In 1984, Bruce Hoffman was prospecting for gold near the Clackamas River. He told investigator Greg Long this story: "I had to park a couple hundred feet from the river, and I had to walk a little ways back towards the small stream that was running into the river. And just before I got to the small tributary, I would say from one-eighth of a mile to a quarter of a mile away, down in the woods I started hearing this yell, or a call. The sound had a base tone, a muscular sound to it, and the sound got loud. You could hear how it went up through the trees and up to the sky. The sound traveled about three to four miles to the ridge of the mountains. You could hear the sound hit the mountain."
Invariably, the sighting of a Sasquatch is accompanied by a very strong, very foul odor.

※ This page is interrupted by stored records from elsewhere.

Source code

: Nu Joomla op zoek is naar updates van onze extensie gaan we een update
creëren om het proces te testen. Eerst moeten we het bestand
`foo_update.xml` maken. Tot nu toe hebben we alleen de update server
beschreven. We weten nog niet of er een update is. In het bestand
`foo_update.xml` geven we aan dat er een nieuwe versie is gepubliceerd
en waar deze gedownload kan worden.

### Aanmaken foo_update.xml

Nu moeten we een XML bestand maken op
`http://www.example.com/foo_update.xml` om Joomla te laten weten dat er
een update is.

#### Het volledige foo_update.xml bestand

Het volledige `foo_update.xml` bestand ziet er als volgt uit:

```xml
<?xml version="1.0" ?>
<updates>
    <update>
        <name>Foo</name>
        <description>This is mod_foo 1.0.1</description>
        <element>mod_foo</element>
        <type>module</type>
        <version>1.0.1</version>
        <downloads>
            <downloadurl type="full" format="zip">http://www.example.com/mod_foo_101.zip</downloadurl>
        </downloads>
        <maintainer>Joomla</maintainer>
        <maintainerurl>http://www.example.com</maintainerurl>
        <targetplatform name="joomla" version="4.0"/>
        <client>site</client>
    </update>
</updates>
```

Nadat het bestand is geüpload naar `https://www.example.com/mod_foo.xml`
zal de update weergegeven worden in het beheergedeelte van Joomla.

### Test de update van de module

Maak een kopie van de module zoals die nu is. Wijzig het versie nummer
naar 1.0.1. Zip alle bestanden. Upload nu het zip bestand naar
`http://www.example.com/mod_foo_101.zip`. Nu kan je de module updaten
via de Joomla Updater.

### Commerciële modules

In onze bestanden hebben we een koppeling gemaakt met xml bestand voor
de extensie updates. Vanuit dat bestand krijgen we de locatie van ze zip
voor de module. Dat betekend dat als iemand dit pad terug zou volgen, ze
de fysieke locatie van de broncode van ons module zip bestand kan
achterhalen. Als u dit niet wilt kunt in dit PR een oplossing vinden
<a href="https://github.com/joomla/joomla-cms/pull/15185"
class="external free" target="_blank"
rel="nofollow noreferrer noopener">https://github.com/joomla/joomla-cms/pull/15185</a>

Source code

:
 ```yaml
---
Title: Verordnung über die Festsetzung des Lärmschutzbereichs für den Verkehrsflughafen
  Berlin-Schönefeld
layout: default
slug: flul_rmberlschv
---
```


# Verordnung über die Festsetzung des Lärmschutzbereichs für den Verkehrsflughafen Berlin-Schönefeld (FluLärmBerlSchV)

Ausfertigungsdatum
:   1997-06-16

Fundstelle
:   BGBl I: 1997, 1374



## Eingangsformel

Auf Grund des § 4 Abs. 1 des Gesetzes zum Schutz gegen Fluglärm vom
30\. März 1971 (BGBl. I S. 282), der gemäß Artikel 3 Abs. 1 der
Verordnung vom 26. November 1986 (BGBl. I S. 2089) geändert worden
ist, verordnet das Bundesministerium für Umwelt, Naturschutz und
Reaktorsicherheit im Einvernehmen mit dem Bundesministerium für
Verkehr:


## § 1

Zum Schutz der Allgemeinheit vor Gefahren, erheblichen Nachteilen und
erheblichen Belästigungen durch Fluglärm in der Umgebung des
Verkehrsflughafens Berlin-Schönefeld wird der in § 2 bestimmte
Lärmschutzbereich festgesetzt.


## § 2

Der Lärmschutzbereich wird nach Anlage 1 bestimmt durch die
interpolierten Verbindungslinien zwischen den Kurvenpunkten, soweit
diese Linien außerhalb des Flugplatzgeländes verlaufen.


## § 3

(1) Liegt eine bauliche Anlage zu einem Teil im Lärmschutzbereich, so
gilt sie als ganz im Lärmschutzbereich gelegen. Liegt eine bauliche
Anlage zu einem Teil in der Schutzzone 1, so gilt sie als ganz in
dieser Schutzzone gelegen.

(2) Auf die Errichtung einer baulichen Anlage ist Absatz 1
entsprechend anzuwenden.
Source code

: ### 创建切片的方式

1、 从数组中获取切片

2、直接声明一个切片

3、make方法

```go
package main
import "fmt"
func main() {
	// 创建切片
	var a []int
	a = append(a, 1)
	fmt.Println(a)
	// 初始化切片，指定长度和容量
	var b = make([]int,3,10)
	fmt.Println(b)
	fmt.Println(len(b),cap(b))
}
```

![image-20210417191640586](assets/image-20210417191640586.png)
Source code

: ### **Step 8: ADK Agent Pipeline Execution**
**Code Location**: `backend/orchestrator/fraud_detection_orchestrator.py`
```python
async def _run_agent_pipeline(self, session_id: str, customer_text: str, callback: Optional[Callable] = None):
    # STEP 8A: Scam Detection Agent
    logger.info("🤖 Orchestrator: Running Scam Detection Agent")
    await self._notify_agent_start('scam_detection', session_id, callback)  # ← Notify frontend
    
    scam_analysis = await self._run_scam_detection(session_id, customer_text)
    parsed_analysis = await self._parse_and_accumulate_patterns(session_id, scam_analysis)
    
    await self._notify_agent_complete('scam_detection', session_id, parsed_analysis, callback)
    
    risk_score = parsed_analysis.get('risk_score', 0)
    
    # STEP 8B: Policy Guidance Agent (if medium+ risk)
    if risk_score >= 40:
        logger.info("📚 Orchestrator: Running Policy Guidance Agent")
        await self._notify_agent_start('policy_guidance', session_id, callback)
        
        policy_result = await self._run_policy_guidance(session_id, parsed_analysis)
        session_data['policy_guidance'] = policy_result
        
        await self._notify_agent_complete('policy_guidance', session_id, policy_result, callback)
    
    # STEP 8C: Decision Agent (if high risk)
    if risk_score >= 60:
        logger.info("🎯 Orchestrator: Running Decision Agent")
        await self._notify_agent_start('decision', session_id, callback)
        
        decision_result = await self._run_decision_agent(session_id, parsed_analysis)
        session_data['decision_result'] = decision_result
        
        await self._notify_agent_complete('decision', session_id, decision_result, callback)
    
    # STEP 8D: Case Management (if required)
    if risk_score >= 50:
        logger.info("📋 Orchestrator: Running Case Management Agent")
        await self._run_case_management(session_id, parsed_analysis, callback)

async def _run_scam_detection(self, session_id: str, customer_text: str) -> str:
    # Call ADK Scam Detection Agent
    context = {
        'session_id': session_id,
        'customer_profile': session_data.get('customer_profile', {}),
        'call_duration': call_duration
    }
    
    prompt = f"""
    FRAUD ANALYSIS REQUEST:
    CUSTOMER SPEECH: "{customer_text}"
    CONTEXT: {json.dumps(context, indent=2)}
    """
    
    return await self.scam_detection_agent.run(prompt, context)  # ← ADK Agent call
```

In June, 1988, Sean Fries was camping on the north fork of California's Feather River. "I climbed into my tent and lay down on my bedroll. I let my dogs run around because they always stay close to camp. I started to dose off when suddenly I woke up. It was dead quiet - no crickets, nothing, and my dogs came running into my tent shaking. I grabbed my rifle and flashlight and stepped outside the tent. I couldn't see anything, but I had that sensation of being watched. Then I heard some very heavy footsteps right behind me in the trees. There was also a very strange odor, almost like a cross between a skunk and something dead. This thing circled my camp site all night long."